I remember reading about problems mounting ext filesystems with non-default journal settings. I think the problem was the journal couldn't be changed on the fly (during the remount to rw). These posts explain solutions; unfortunately, I can't find the post that explained the problem more intelligently than I am:
Talks about ext3, but I think the principle is the same:
http://forums.gentoo.org/viewtopic-t-786932-highlight-writeback.html
Look to the bottom of this thread (#6):
http://ubuntuforums.org/showthread.php?t=1118681
Look at entry #22; notice the rootflags entry in grub telling the system early what journal to use.
http://bbs.archlinux.org/viewtopic.php?id=62524
It certainly doesn't explain the non-root drives failing, or, of course, the big problem of data loss. (That may have been the bad drive though.) FWIW, I still use ext3...
Thanks for the info; it's good reading anyway.

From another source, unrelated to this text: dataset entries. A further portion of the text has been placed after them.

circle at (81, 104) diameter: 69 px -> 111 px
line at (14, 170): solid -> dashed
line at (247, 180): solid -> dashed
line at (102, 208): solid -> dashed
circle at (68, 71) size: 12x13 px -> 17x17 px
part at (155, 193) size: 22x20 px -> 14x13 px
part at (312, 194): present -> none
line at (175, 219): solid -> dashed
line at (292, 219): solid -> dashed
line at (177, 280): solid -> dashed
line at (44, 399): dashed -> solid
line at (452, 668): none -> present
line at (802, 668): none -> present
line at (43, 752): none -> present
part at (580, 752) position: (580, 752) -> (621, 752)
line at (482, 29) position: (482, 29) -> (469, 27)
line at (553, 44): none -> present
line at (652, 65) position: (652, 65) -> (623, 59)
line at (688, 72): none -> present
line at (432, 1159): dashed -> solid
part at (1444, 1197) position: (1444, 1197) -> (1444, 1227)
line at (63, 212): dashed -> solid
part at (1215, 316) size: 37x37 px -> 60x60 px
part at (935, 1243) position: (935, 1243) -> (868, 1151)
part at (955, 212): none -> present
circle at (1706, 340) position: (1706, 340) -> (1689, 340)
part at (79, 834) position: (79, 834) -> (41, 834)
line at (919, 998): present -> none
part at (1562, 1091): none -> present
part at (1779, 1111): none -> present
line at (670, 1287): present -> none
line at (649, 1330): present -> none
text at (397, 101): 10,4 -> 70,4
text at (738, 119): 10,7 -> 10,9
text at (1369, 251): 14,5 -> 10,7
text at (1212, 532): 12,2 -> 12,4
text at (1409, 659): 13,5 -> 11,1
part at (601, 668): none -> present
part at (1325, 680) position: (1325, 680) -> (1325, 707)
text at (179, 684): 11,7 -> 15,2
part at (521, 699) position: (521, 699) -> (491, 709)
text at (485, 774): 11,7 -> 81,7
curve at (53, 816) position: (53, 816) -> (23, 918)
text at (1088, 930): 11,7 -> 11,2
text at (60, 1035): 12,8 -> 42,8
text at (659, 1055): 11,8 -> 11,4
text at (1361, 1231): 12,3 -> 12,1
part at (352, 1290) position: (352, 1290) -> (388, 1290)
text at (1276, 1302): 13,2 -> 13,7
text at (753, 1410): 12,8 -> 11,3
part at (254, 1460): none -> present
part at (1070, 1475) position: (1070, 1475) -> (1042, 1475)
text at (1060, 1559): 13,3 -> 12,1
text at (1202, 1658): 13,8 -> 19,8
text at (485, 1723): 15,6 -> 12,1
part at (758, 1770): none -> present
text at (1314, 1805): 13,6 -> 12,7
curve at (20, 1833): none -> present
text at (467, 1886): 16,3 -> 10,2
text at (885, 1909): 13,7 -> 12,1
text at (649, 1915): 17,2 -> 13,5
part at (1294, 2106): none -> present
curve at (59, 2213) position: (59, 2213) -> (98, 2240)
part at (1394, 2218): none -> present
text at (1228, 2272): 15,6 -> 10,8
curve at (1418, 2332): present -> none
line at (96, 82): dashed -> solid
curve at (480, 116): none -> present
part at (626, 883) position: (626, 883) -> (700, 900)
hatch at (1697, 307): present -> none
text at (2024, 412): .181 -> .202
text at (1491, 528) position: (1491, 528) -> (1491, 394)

I had already edited mke2fs.conf before applying the filesystem to the SSDs, but I didn't know about the rootflags option for Grub. Maybe it would have made a difference, maybe not. :)
I ended up getting a working install with reiserfs and the "tail,noatime" options for / -- I would normally use "notail", but since space is at a premium on this disk, packing stuff in is worth the extra CPU time. The media HDD, which is also on reiserfs, uses "notail" since it's much larger.
Subjectively, so far, there's not a huge difference between the old HDDs and the new SSD. Startup times are slightly decreased, but mostly I'm waiting for the long "waiting for uevents to be processed by udev" message, or whatever it is. And yes, checking the ReiserFS journal takes awhile when the media HDD is mounted. Mount times aren't noticeable on the SSD.
Application launching is faster, though Firefox and Thunderbird are still almost as slow as ever. Other apps laod instantly, even when launching several all at once. It's also faster to start X, Slim, and login to Xfce.
I'll post more thoughts and hopefully some benchmarks soon-ish.
man mount says:
"To use modes other than ordered on the root file system, pass the mode to the kernel as boot parameter, e.g. rootflags=data=journal."
So, yeah, that explains why you get the "unknown option" error.
I'm a happy owner of 30GB SuperTalent MX drive for over a year.
The frustration i went through during the first month made me to install Vista on it just to make sure it's working and it is possible to use it as system drive.
Any typical installation failed with mount/FS errors. I tried several FSs with probably any sane option combination.
Drive slashed into 3 parts /boot / and C: (gaming).
Ended up with installing Sabayon and then removing all but /boot and modules.
Then I was able to boot into my old Gentoo system. Just copied from old drive.
I used to ReiserFS, but tried to find something better.
From this and previous post i'll definitely use scheduler idea and tempfs for tmp/portage. Anyway I can not find use for 8GB (no swap still leaves to much available)
Why Firefox/Thunderbird do not do this themselves, I have no idea.
Hey, long time no see! :)
I didn't know it was even possible to clean up Mozilla performance just by using sqlite to do the dirty work.
On a related note, I did find a couple of different methods on the Gentoo Forums for improving FF/TB performance regardless of hard disk type . . . by running 'em from RAM. There are a couple of startup scripts that put the necessary config directories into a RAMdisk and periodically backing them up to the HDD, and flushing everything to disk when the app is closed. Supposedly it dramatically improves the sqlite backend performance, reducing hitches when loading multiple tabs, for example.
That means in Linux we've got few options: ext2, ext4 _without_ journal and ... I don't know anything else :)
I had ue 2.3 installed on a corsair x128.
started good for about 4 times,the 5th time errors when booting.restarted computer...corsair completely dead.